MOUNTAIN VIEW, Calif. -- Microsoft ( MSFT) has a not-very-secret weapon in its battle with Google ( GOOG) for Web dominance: a 700-person-strong network of labs dedicated to academic-quality research.Although Microsoft Research is only a part of the software giant's $6-billion-a-year R&D effort, the unit is churning out flashy projects designed to wow users and in the process help vault MSN into a far more competitive position. On Tuesday, Microsoft opened the doors a bit, putting on a kind of science fair at its campus here, demonstrating 13 of its more promising technologies for an audience of high school students, Silicon Valley residents and journalists. Although the projects on display were positioned as a more or less random sample of what the research group does, it was hard to miss the underlying message: We're going to make MSN cooler than Google or Yahoo! ( YHOO). To be sure, any help MSN can get would be welcome. In the March quarter, for example, the Web portal brought in a relatively paltry $561 million, down from $581 million in the same quarter of 2005. And it swung from a profit of $102 million to a loss of $26 million. Fair or not, Microsoft has never had the reputation of being a terribly innovative company. And it's difficult for a layperson to evaluate the worth of the company's research. But it certainly appears that Microsoft is mobilizing its considerable resources, and more importantly, its high collective IQ, to get back in the game. Consider the problem of navigating the Web with a PDA or cell phone. The connection may be fast, and the screen may be bright and colorful, but the keypad is awkward at best, and often nearly unusable. Voice navigation is one solution, but Microsoft is developing an elegant way to make text input on a handheld fast, easy and accurate. Say a user wants to browse for information on Secretary of State Condoleezza Rice. "The Wild Thing," in reality a complex algorithm linked via the Web to the MSN database, lets him or her type something like this: C* rice (the * is a wild card), and come up with a list of suggestions in order of probability headed by Condoleezza Rice. Using the rankings of various queries, the list even includes common misspellings of her name, as well as guesses that are much further afield.

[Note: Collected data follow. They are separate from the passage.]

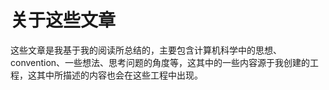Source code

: # 关于这些文章

这些文章是我基于我的阅读所总结的，主要包含计算机科学中的思想、convention、一些想法、思考问题的角度等，这其中的一些内容源于我创建的工程，这其中所描述的内容也会在这些工程中出现。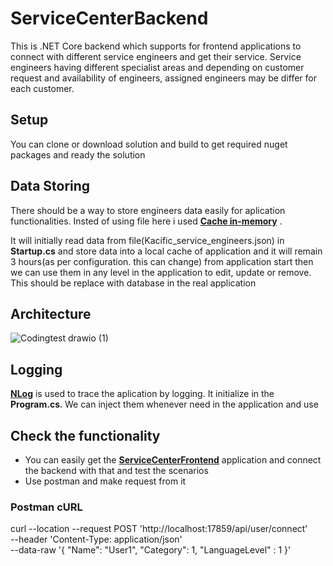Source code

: # ServiceCenterBackend

This is .NET Core backend which supports for frontend applications to connect with different service engineers and get their service. Service engineers having different specialist areas and depending on customer request and availability of engineers, assigned engineers may be differ for each customer.

## Setup

You can clone or download solution and build to get required nuget packages and ready the solution

## Data Storing

There should be a way to store engineers data easily for aplication functionalities. Insted of using file here i used **[Cache in-memory](https://docs.microsoft.com/en-us/aspnet/core/performance/caching/memory?view=aspnetcore-6.0&viewFallbackFrom=aspnetcore-2.2)** .

It will initially read data from file(Kacific_service_engineers.json) in **Startup.cs** and store data into a local cache of application and it will remain 3 hours(as per configuration. this can change) from application start then we can use them in any level in the application to edit, update or remove. This should be replace with database in the real application

## Architecture

![Codingtest drawio (1)](https://user-images.githubusercontent.com/90056026/148330745-9abc4579-12fe-410e-94d1-4f6b90f299ae.png)

## Logging

**[NLog](https://nlog-project.org/)** is used to trace the aplication by logging. It initialize in the **Program.cs**. We can inject them whenever need in the application and use

## Check the functionality

- You can easily get the **[ServiceCenterFrontend](https://github.com/ishankapr/ServiceCenterFrontend)** application and connect the backend with that and test the scenarios
- Use postman and make request from it

### Postman cURL

curl --location --request POST 'http://localhost:17859/api/user/connect' \
--header 'Content-Type: application/json' \
--data-raw '{
    "Name": "User1",
    "Category": 1,
    "LanguageLevel" : 1
}'

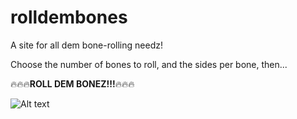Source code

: # rolldembones

A site for all dem bone-rolling needz!

Choose the number of bones to roll, and the sides per bone, then...

:fire::fire::fire:**ROLL DEM BONEZ!!!**:fire::fire::fire:

![Alt text](https://media.giphy.com/media/6CatuYOeRyUpi/giphy.gif)

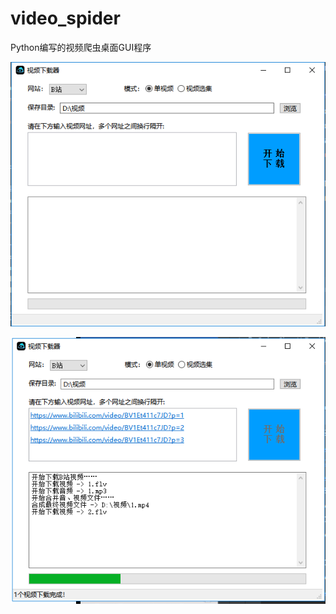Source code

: # video_spider
Python编写的视频爬虫桌面GUI程序

![image-20210127002504378](https://github.com/13623642550/video_spider/blob/main/images/image-20210127002504378.png)

![image-20210127003138500](./images/image-20210127003138500.png)
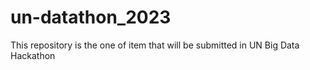 # un-datathon_2023
This repository is the one of item that will be submitted in UN Big Data Hackathon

- "Shortstop" is a research project aimed at making alerts to mobile users "aware" of the recipient's status. It makes no sense, for example, to send a text message to someone driving on the freeway, but sending it while the driver is stopped at a traffic light is acceptable. To find out more about driving patterns, researchers gave 150 Microsoft staffers special GPS units that record their moves behind the wheel. To date, more than 37,000 traffic stops occurring over 19,000 mile of driving have been analyzed, says Microsoft researcher Muru Subamani.
- SenseWeb is a framework that will be used to add real-time data to online maps. Researcher Suman Nath says that nearly any sensor that can be linked to the Web. For instance, a traffic camera or a thermometer can easily feed data to a mapping site by using software developed by his team. Microsoft will open SenseWeb fairly soon and will allow the public to add their own sensors to the site.
- PinPoint enables people to use global positioning systems on mobile phones to find friends and family. Microsoft has built a server that tracks contacts and sends alerts to users when certain events occur. A parent, for example, might want to when a child arrives at school. The server maintains settings for alerts and security that users create from a desktop client. The phone can display maps, directions and alerts generated by the server, says researcher Rich Hughes.